● **Task instructions**:
**1)** In the blog post titled "Love That Hates," for how long has the writer pastored in San Francisco?
**2)** According to the blog post titled "Love That Hates," why should experiencing God's mercy not lead us to devalue God's judgment? Answer in one to three sentences.
**3)** From the blog post titled "Love That Hates," return the passage that begins at the words "It’s become very" and stops after the words "for the feedback!".

Text shown Start Marker

Love That Hates


Love that hates…That is what one friend of mine called the drift in our current culture towards what others have called unsanctified mercy. We live in a world in which tolerance has become the highest moral value. In the name of not judging others, we have abandoned all forms of spiritual discernment, we’ve drifted from the plumb-line of Heaven in the name of “love” and have sacrificed truth.

Our misguided attempts to improve upon the mercy of God have put us at odds with the will of God and have caused us to question the reality of judgment and hell, and the notion of consequence altogether.

Having pastored in San Francisco for over three decades, I have seen the pain and brokenness of humanity. I am fully aware of the many people who are bound by sin and brokenness and who are actually victims of the demonized system. This fact draws the heart of God towards the center as evidenced by declaration just as Jesus saw the multitudes as sheep without a shepherd: wary and scattered.

Yet understanding and experiencing God’s mercy towards humanity should never cause us to diminish God’s holiness or devalue the judgment of God. In fact it is judgment that exalts and glorifies mercy. And he who is forgiven much loves much.

In order to fully comprehend the love of God we must start by understanding God’s love is a love that hates.

When the author of Hebrews quotes Psalm 45, he selects the key verse that speaks to this issue. He says to love righteousness and hate iniquity. God’s love is a love that hates. His love hates anything that would harm his beloved. Love that does not hate is not true love at all.

God’s love is tolerant, “He wills that none should perish but that all should come to the knowledge of the truth.” But it’s important that we do not confuse tolerance with universal acceptance and approval. God only approves what He ordains. And to the extent that humanity is embracing and releasing behaviors that are contrary to the heart of God, that puts us in opposition to the will of God.

God loves us unconditionally, but God is violently opposed to the forces of evil: the rebels in the heavens that brought the rebellion to Earth.  God must continually bear the grief that the deceiver is constantly tormenting His children (oppression, poverty, pain, abuse, addiction, etc.). God loves us so much that he gave his only begotten Son so that whoever would embrace and turn from this corruption will find eternal life.  On the other hand, for those who refuse to break their agreement and alignment with the forces of evil, they will find themselves in alliance with all that God hates.

One of the problems we face is misunderstanding the difference between love and blessing.

And although he loves us unconditionally, the blessings of God are almost always conditional. It is true that God causes the sun to shine on the just and the unjust at the same time. However, when we are unwilling to come into alignment with God’s presence and purpose, that puts us at odds with all that God has made. Although he loves us unconditionally, he will not fail to amputate a limb that has become infected and is unable to be healed. But he is the Healer and all that he does is good and right.

  • Andy February 16, 2016 at 5:38 pm

    It’s become very difficult (as in this article) to figure out what you’re trying to say because of the lack of editing.. I highly value your insights, and would love to be able to read them without trying to sift through the confusing spelling, word choices and grammar.

    • Pastor February 16, 2016 at 8:07 pm

      Thanks for the feedback!

      You were definitely right, there was a lot of little errors in this blog post. Hopefully, upon second revision, it reads a little more smoothly.

Text shown End Marker
Supplied entries Start Marker

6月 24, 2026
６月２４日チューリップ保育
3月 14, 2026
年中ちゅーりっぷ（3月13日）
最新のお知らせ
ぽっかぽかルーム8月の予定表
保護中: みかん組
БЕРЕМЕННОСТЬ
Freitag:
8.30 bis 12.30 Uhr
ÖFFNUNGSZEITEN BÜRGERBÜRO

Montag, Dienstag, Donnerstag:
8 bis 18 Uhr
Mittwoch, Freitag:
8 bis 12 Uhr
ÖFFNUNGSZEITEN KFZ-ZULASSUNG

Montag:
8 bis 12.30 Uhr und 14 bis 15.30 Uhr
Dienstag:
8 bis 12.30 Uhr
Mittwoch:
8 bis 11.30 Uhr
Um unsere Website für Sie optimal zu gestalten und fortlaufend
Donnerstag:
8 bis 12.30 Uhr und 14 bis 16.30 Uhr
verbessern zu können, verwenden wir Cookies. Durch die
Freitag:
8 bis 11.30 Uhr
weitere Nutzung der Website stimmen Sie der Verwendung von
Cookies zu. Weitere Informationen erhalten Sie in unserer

Supplied entries End Marker
Supplied entries Start Marker

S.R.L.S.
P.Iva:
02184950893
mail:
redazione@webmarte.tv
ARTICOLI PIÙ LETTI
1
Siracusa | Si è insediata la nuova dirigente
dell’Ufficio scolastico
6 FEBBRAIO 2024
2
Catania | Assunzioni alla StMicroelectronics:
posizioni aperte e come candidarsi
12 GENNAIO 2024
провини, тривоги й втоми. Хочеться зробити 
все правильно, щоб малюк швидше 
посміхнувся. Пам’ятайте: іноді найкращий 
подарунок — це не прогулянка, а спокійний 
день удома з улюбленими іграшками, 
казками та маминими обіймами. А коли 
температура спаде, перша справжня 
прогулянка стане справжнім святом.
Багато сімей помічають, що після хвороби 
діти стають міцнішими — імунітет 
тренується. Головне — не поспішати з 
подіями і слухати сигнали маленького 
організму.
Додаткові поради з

Supplied entries End Marker

● **Responses for each task**:
**1)** The writer has pastored in San Francisco for over three decades.

**2)** The post says that judgment is what exalts and glorifies mercy. Devaluing judgment would therefore diminish the mercy it glorifies.

**3)**
It’s become very difficult (as in this article) to figure out what you’re trying to say because of the lack of editing.. I highly value your insights, and would love to be able to read them without trying to sift through the confusing spelling, word choices and grammar.

    • Pastor February 16, 2016 at 8:07 pm

      Thanks for the feedback!